In 2007, the SAMMinistries board selected Williams to succeed Bob Martindale at the start of a shift in the way the community provides services for the homeless through a new nonprofit known as Haven For Hope.
With the creation of Haven, however, the shelter SAMMinistries had operated closed down and those services relocated to the Haven campus. The move eliminated the high cost of facility leases that SAMMinistries was coping with and opened new doors in the kinds of services it provided. “We were looking at new ways to do things and we had come up with a program called homeless prevention,” Williams said.
Not long after starting the program, the federal government allocated $1.5 billion for rent assistance through the American Recovery and Reinvestment Act of 2009. The initial award to SAMMinistries of $500,000 eventually grew into $2 million.
Not only did that help provide housing for 10,000 people, including 6,000 children, during the first three years, it aided SAMMinistries in working more synergistically with Haven to solve homelessness, Williams said.
But the organization’s most comprehensive program, he said, is the transitional living and learning center at 5922 Blanco Road.
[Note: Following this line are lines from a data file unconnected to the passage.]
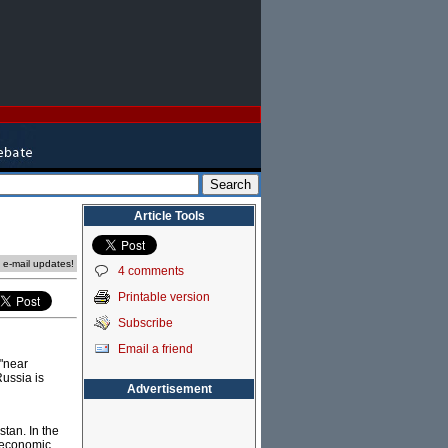
Article Tools
e e-mail updates!
4 comments
Printable version
Subscribe
Email a friend
 "near
Russia is
Advertisement
stan. In the
s economic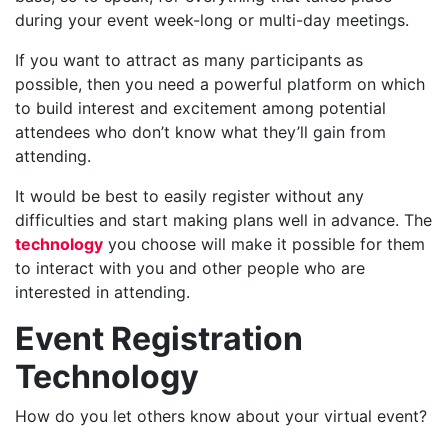
during your event week-long or multi-day meetings.
If you want to attract as many participants as
possible, then you need a powerful platform on which
to build interest and excitement among potential
attendees who don’t know what they’ll gain from
attending.
It would be best to easily register without any
difficulties and start making plans well in advance. The
technology
you choose will make it possible for them
to interact with you and other people who are
interested in attending.
Event Registration
Technology
How do you let others know about your virtual event?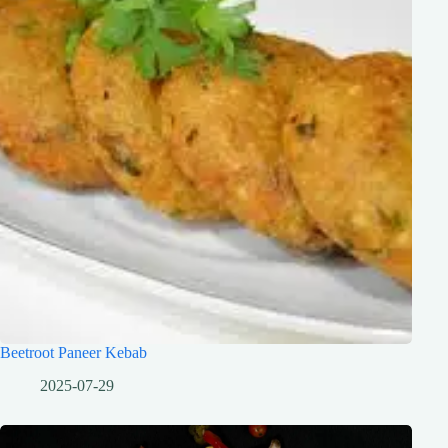
Beetroot Paneer Kebab
2025-07-29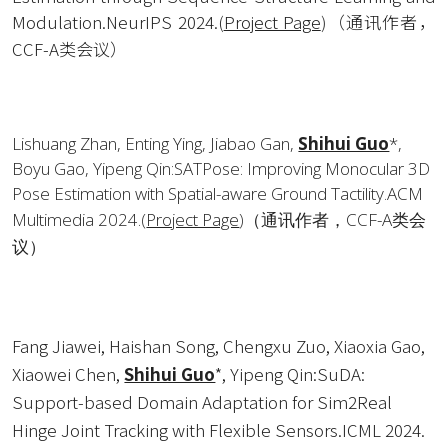
Modulation.NeurIPS 2024.
(
Project Page
)
（通讯作者，
CCF-A类会议）
Lishuang Zhan, Enting Ying, Jiabao Gan, 
Shihui Guo
*, 
Boyu Gao, Yipeng Qin:SATPose: Improving Monocular 3D 
Pose Estimation with Spatial-aware Ground Tactility.ACM 
Multimedia 2024.
(
Project Page
)
（通讯作者，CCF-A类会
议）
Fang Jiawei, Haishan Song, Chengxu Zuo, Xiaoxia Gao, 
Xiaowei Chen, 
Shihui Guo
*, Yipeng Qin:SuDA: 
Support-based Domain Adaptation for Sim2Real 
Hinge Joint Tracking with Flexible Sensors.ICML 2024.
During Williams’ tenure, he was able to work with philanthropist Harvey Najim, a longtime friend and former IBM colleague, to renovate the center, adding bathrooms and upgrading the library and after-school care spaces.
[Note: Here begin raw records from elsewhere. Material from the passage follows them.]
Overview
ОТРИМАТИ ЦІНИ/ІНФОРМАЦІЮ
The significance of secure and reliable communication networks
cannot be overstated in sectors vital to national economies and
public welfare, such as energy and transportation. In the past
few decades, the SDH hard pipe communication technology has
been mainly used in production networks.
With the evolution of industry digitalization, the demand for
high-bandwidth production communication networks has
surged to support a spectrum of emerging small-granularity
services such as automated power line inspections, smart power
SAMMinistries’ permanent supportive housing program is the newest project developed with Williams at the helm. The program provides housing vouchers for people to reside in area market-rate apartment complexes.
“I grew up in the ghetto so I know what it’s like when nobody has money and everybody’s poor and you have bad habits, those sort of things,” he said. “And so it was important to make sure that we could do that and we could distribute them across the city. We’ve had good relationships with a number of organization housing organizations that help us do that.”
Williams said his greatest accomplishment while at SAMMinistries has been building a team and having that group of people “help to significantly improve the overall ministry,” he added.
Board member Rick Rosenblum, who will lead the organization until a new leader can be hired, said a transition team will conduct an internal and external search for Williams’ successor.
“That search will look to bring in the candidate who has the vision and the ability to run an organization of this complexity, but also critically to have the empathy and the passion as Navarra has demonstrated for so long for the clients we serve [and] for the mission that we’re pursuing,” Rosenblum said.
Williams is laid back about his own future plans.
“I’ll probably take a little time to decompress and figure that out,” he said. “I have hobbies, I love to work out – it’s my favorite thing to do. And I’ll probably get involved with some other nonprofits. Maybe I’ll get on a board or two after this kind of settles out. And I’ll always continue to support SAMMinistries.”